→ Task requirements
If a line in the listing includes the word "scroll", copy it out.

--- Dataset content Enclosed Below ---

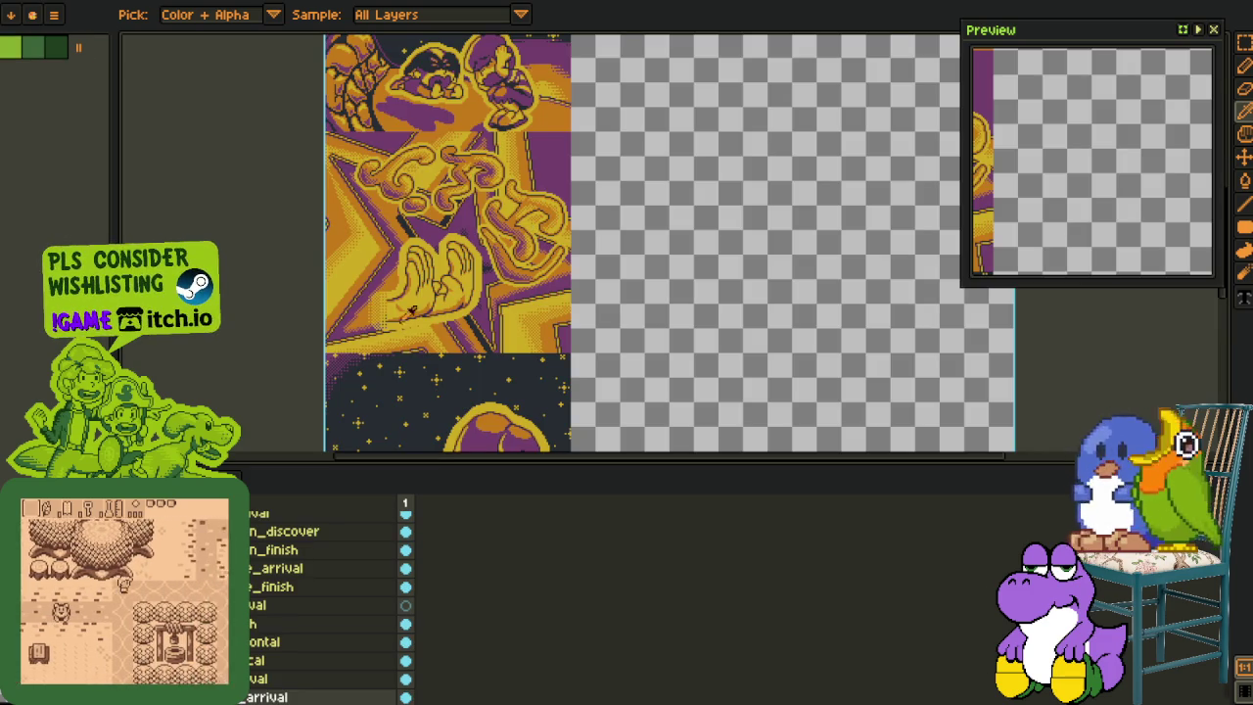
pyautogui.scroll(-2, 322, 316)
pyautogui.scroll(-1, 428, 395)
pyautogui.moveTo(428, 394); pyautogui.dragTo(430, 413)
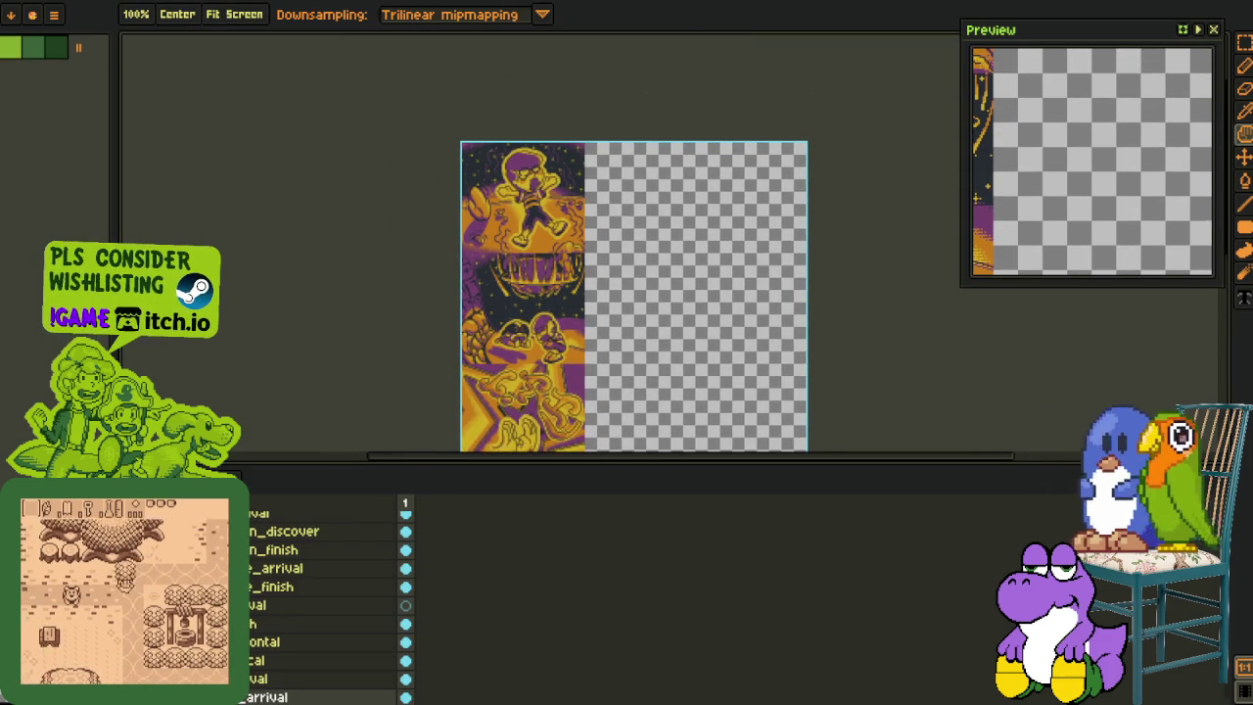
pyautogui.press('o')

--- End of Enclosed Dataset content ---

→ Response area
pyautogui.scroll(-2, 322, 316)
pyautogui.scroll(-1, 428, 395)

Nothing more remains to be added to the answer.